Между Палатином и Капитолием низина Велабр находится, где некогда пастух Фавстул нашел Ромула и Рема, а севернее – форумы, разделенные портиками стройными и базиликами украшенными. Здесь, в восточной части, у источника Ютурны, Весты, храм расположен заповедный, и тут же храм братьев Елениных. К северо-востоку от Палатина также возвышенность Велия располагается, и на ней Священная дорога начинается, на восток, мимо храма Весты устремляющаяся. Продолжение Велии – холм Оппий, вместе с Циспием образующий Эсквилин, некогда пристанище нищеты, но впоследствии усилиями августов в значительной своей части в сад цветущий превращенный. На Эсквилине мы и обретаемся. Здесь сооружения самые приметные – амфитеатр Флавиев и бани Траяновы.

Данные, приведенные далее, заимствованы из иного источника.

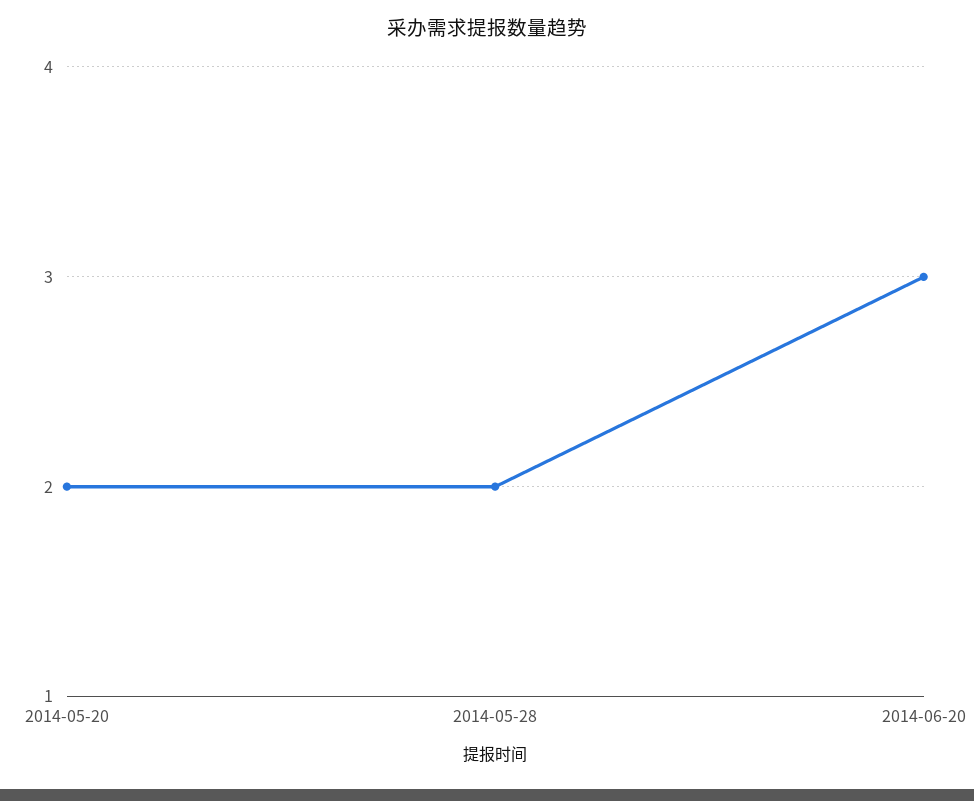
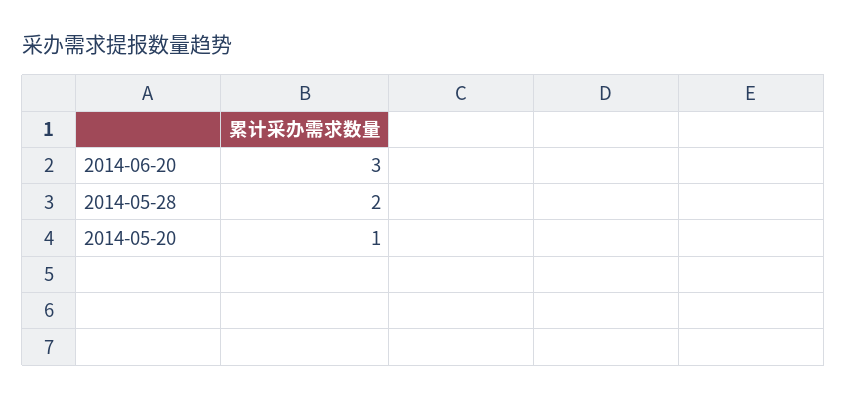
  {
-   "2014-05-20": 2,
+   "2014-05-20": 1,
    "2014-05-28": 2,
    "2014-06-20": 3
  }

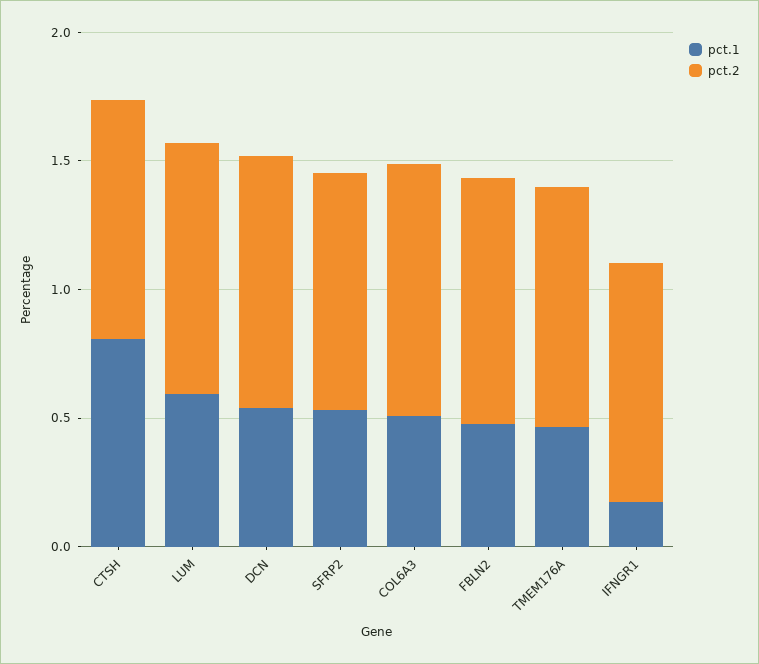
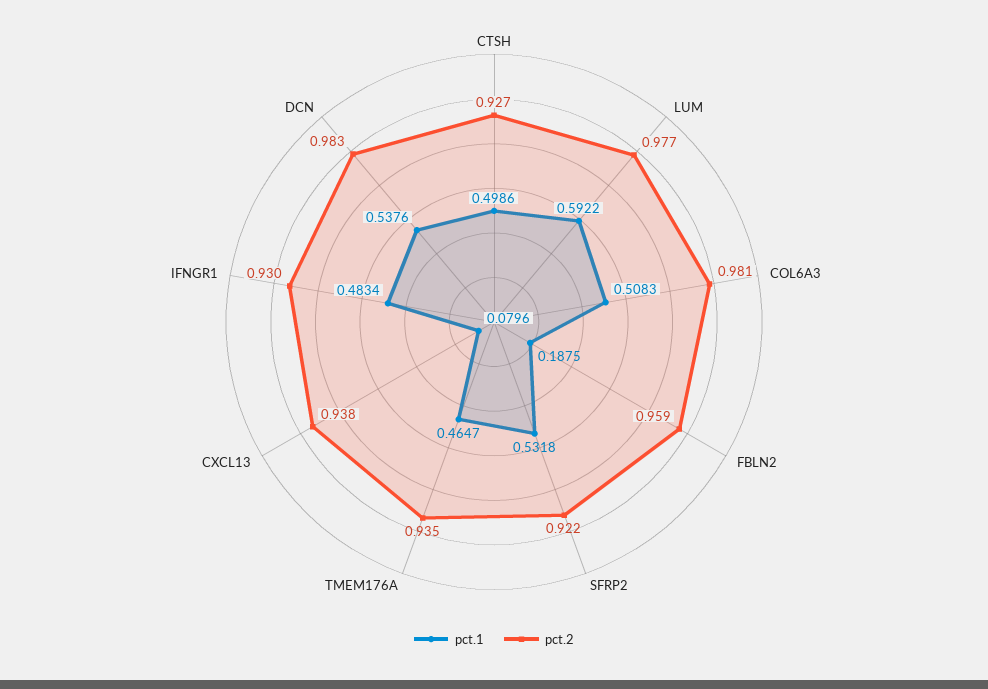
  {
    "pct.1": {
-     "CTSH": 0.8,
+     "CTSH": 0.4986,
      "LUM": 0.5922,
      "DCN": 0.5376,
      "SFRP2": 0.5318,
      "COL6A3": 0.5083,
-     "FBLN2": 0.5,
+     "FBLN2": 0.1875,
      "TMEM176A": 0.4647,
-     "IFNGR1": 0.2
+     "IFNGR1": 0.4834,
+     "CXCL13": 0.0796
    },
    "pct.2": {
      "CTSH": 0.927,
      "LUM": 0.977,
      "DCN": 0.983,
      "SFRP2": 0.922,
      "COL6A3": 0.981,
      "FBLN2": 0.959,
      "TMEM176A": 0.935,
-     "IFNGR1": 0.93
+     "IFNGR1": 0.93,
+     "CXCL13": 0.938
    }
  }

Севернее форумов лежит холм Квиринал, часть которого срыта при строительстве форума Траяна, и колонна, над форумом возносящаяся, прах божественного императора покоящая, показывает, насколько холм этот срыт. Восточнее Квиринала – Виминал, а западнее, начинаясь от Сервиевой стены, все семь холмов опоясывающей, и излучиной Тибра ограничиваясь, – Марсово поле и поле Фламиниево, с цирком Фламиния, банями Агриппы и Нерона и в северной части – с величественным куполом храма всех богов, Пантеона.

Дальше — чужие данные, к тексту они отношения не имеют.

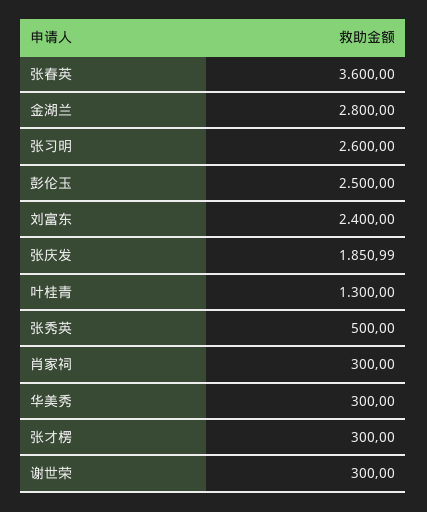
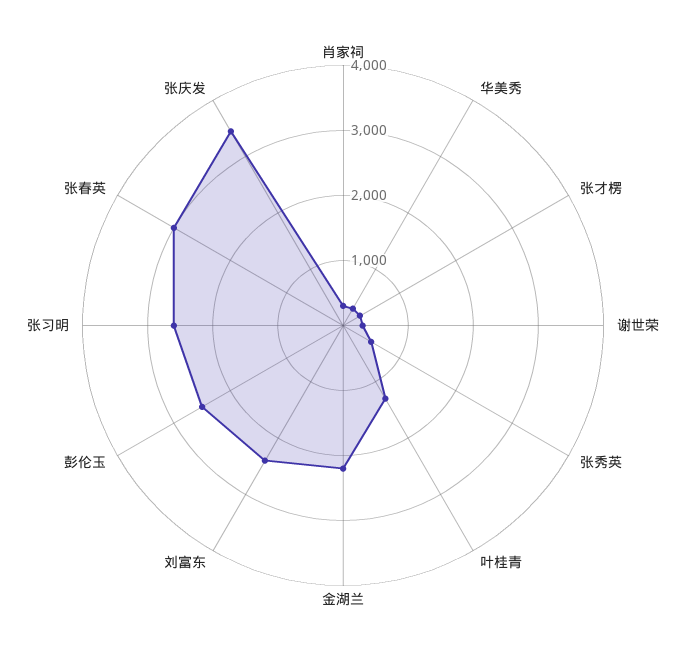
  {
-   "张春英": 3600,
+   "张春英": 3000,
-   "金湖兰": 2800,
+   "金湖兰": 2200,
    "张习明": 2600,
    "彭伦玉": 2500,
    "刘富东": 2400,
-   "张庆发": 1850.99,
+   "张庆发": 3400,
    "叶桂青": 1300,
    "张秀英": 500,
    "肖家祠": 300,
    "华美秀": 300,
    "张才楞": 300,
    "谢世荣": 300
  }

Все это – левый берег Тибра. Из построек правого берега привлекает внимание разве что огромный мавзолей августа Адриана в северной части Города. Вообще же правый берег заселен позднее и меньше, ибо низменность его представляет угрозу во время наводнений, а за низиной, защищая город с запада, тянется холм Яникул. В противоположной ему части, вдали, в ясную погоду гор плавные волны виднеются, на северо-востоке – горы Сабинские, на востоке – Альбанские.

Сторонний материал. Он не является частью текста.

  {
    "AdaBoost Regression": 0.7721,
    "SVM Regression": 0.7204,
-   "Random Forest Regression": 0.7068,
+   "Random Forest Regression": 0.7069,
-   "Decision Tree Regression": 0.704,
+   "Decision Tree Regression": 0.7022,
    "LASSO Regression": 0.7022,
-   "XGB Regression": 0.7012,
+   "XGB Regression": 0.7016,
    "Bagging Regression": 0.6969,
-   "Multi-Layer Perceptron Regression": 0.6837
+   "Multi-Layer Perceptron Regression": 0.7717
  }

Матушка, ты и представить себе не можешь, сколько раз затирал воск на табличках, сочиняя это письмо тебе и напрягая все силы своего ума, чтобы изложить то, что я хочу, понятно и ясно. Но сейчас, перечитывая написанное начисто, я вижу, что ничего непонятно, и, перечислив части Города, самого Города я так и не описал. Прости великодушно! Как видно, задача эта безнадежна. Лелею, впрочем, надежду, что тебя и эти мои старания потешат, ибо более благосклонного и внимательного читателя мне не сыскать. Будь здорова!»

9

Пер. С.П. Кондратьева.

10

Термин античных авторов для обозначения окончания сезона навигации.